====== Page excerpt

Entertainment Movies

Kurt Russell talks 'Deepwater Horizon', 'Guardians of the Galaxy Vol. 2' and being a designated hitter

By Jim Slotek, Postmedia Network

Kurt Russell at the TIFF premiere of 'Deepwater Horizon.' (WENN.com)

Kurt Russell at the TIFF premiere of 'Deepwater Horizon.' (WENN.com)

On April 20, 2010, Jimmy Harrell – installation manager of the Gulf Coast offshore drilling ship Deepwater Horizon – was showering as a methane-fueled hell broke loose.

The opening blast of what would be the oil industry’s worst ecological disaster blew Harrell through the air, bleeding, naked and blinded.

I suggest to Kurt Russell, who plays “Mr. Jimmy” in the real-life disaster film Deepwater Horizon, that it’s a particularly memorable action scene in his career.

“I guess it kind of belongs on the highlight reel,” Russell agrees.

“That’s (Russell’s stunt double) John Casino flying through the air. And there was a series of (CGI) shots. I tell you, it’s a lot easier today than it used to be. CGI does make a difference. You can do some things without having to physically do what you used to.”

As we speak prior to the film’s debut at the Toronto International Film Festival, Russell is suffering from a cold that’s stayed with him from the U.K. (where his latest action turn, in Guardians of the Galaxy Vol. 2 was filmed). He apologizes for coughing, but even sick, he’s a pretty impressive 65.

Add him to the list of sexagenarian action stars like Liam Neeson and Bruce Willis. Russell also recently wrapped a second go-round for his character “Mr. Nobody” in the Fast & Furious sequel Fast 8. He likens himself to a designated hitter.

“Guardians of the Galaxy, I actually did a lot of wire stuff that was kind of fun. But yeah, it is kind of like the designated hitter, isn’t it?” he says with a laugh. “I mean, all I’ve got to do is go up to the plate and swing away. I’m not so great at flagging down line drives anymore, but I can still hit the ball.

“In terms of filming it, CGI makes for an easier day. But Guardians was pretty physical. There’s athleticism on a wire, so you have to learn how to move.”

Directed by Peter Berg (Friday Night Lights), Deepwater Horizon takes an event that most people know from video of oil-covered pelicans and reminds us that 11 people lost their lives in an inferno on a high-tech behemoth that drilled five miles down for oil.

Mark Wahlberg stars as technician Mike Williams, who along with Mr. Jimmy, tried to dissuade BP execs not to hurriedly start up the well (the execs were charged with manslaughter and later acquitted).

“It’s an event, and what people do in the event can be heroism,” Russell says.

============
====== Entries shown

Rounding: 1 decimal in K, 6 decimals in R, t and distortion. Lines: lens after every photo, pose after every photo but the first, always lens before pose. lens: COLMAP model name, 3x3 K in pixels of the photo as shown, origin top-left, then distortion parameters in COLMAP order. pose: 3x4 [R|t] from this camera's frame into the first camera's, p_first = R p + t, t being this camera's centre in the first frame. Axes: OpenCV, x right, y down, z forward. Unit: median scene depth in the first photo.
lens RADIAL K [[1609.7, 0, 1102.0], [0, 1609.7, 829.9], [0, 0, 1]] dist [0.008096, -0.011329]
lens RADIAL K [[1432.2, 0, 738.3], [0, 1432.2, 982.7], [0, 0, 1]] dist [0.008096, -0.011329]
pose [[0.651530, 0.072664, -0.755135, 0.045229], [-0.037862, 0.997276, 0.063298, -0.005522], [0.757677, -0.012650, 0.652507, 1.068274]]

============
====== Entries shown

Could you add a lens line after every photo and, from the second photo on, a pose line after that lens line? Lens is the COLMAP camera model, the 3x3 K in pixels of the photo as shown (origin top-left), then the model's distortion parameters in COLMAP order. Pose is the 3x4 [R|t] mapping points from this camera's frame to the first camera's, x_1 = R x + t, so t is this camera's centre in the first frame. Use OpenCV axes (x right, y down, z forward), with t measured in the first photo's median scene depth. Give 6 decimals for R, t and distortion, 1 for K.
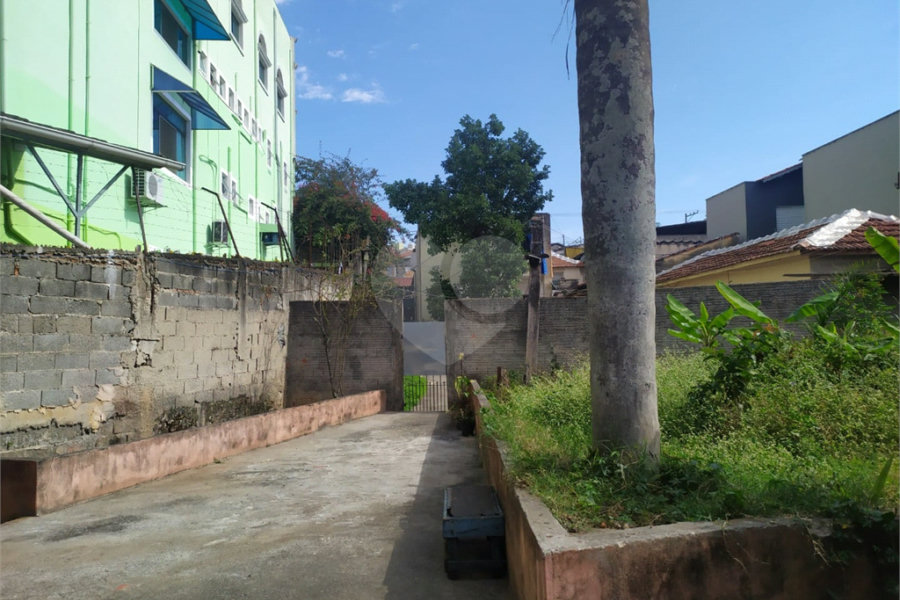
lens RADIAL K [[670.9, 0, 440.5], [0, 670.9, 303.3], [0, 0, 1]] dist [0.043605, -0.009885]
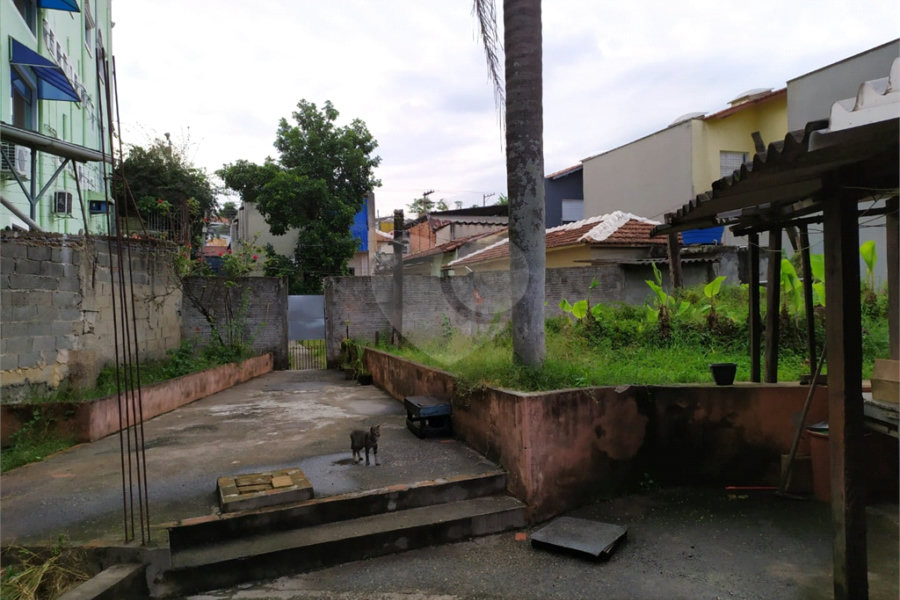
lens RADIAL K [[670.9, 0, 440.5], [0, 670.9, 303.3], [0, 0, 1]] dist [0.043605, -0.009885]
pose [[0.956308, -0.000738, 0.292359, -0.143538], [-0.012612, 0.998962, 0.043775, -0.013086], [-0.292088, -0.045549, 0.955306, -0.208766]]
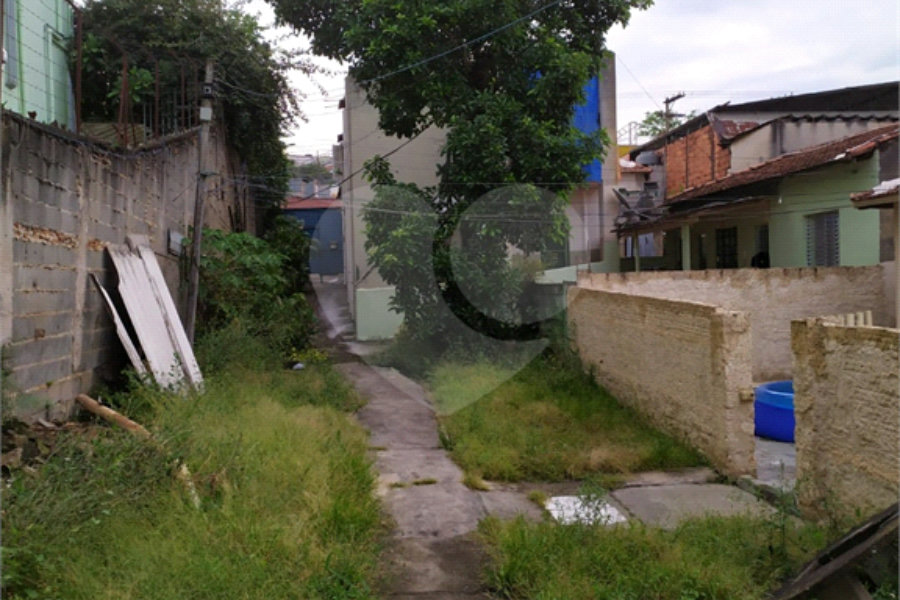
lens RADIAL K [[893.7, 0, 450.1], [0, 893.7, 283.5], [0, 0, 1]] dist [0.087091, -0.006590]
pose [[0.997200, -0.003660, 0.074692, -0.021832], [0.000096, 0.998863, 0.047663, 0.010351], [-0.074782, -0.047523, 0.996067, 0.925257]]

============
====== Entries shown

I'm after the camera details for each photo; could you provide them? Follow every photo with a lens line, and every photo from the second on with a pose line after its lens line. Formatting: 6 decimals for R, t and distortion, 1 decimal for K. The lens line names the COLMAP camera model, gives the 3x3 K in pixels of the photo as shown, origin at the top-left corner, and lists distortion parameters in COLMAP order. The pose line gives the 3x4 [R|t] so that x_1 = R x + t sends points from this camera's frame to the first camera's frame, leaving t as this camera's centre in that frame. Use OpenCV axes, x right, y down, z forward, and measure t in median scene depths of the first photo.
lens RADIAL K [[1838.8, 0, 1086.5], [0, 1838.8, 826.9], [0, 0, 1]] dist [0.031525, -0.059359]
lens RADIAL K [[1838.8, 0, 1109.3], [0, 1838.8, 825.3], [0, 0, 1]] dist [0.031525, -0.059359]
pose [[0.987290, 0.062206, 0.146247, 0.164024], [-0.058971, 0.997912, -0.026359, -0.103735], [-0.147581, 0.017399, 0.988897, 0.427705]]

============

> [Questions on the material]:
- 1) How many people lost their lives in the inferno, according to the Kurt Russell interview?
- 2) In the Kurt Russell interview, rewrite the passage from "On April 20, 2010, Jimmy" to "hell broke loose." with "showering" swapped for "sleeping".
- 3) Continue the Kurt Russell interview from its final sentence.

> [Written answers]:
- 1) Eleven people lost their lives.

- 2)
On April 20, 2010, Jimmy Harrell – installation manager of the Gulf Coast offshore drilling ship Deepwater Horizon – was sleeping as a methane-fueled hell broke loose.

- 3)
Someone at a table of press asks if it’s “too soon” to be making a movie about an event where 11 people died.

“What would be the proper time?” he says. “When I played Elvis Presley he had died 17 months earlier.

“The question being asked is, ‘Are the people who are making this movie capitalizing on this event? You can be naive and say no. But we capitalize on every story in the world.

“What’s important is the story you tell. After doing it for 55 years, I’ve found if you do it well, they’re glad you did it. If you did it s---ily, they’re going to get on you. So try to do your best to do it well.”

Deepwater Horizon was shot in Louisiana, where the oil industry looms large, and where feelings about the project were mixed (director Berg accuses BP of trying to coerce vendors against cooperating with the production).

“A lot of people live in Louisiana,” Russell says. “I didn’t talk to any shrimpers. I did run into a guy who works at BP, he knew what I was there for. Seemed like a nice guy. I think it’s fair to say the truth is that there was a lot of confusion on that day.

“Overall, the movie lets you know this business of getting gas in your car is not as simple as you think it is, or as safe. It’s inherently a dangerous thing to do, to tap into these magnificent areas of pressure.

“Between movies like There Will Be Blood and The Beverly Hillbillies, I think we sort of have this impression that ‘up through the ground comes a bubblin’ crude,’” he says, singing part of the Beverly Hillbillies theme.

The movie also has a brief scene with Russell’s stepdaughter Kate Hudson, who plays Williams’ wife. “I thought they might have taken the chance to get more out of us,” he says. In fact, the two are still putatively lined up as leads to be directed by Mel Gibson in a TV series based on the book Barbary Coast by Herbert Asbury (Gangs of New York).

Basically, he says, all his decisions fall into a few categories. “You do movies because you want to tell that story or you want to play the character.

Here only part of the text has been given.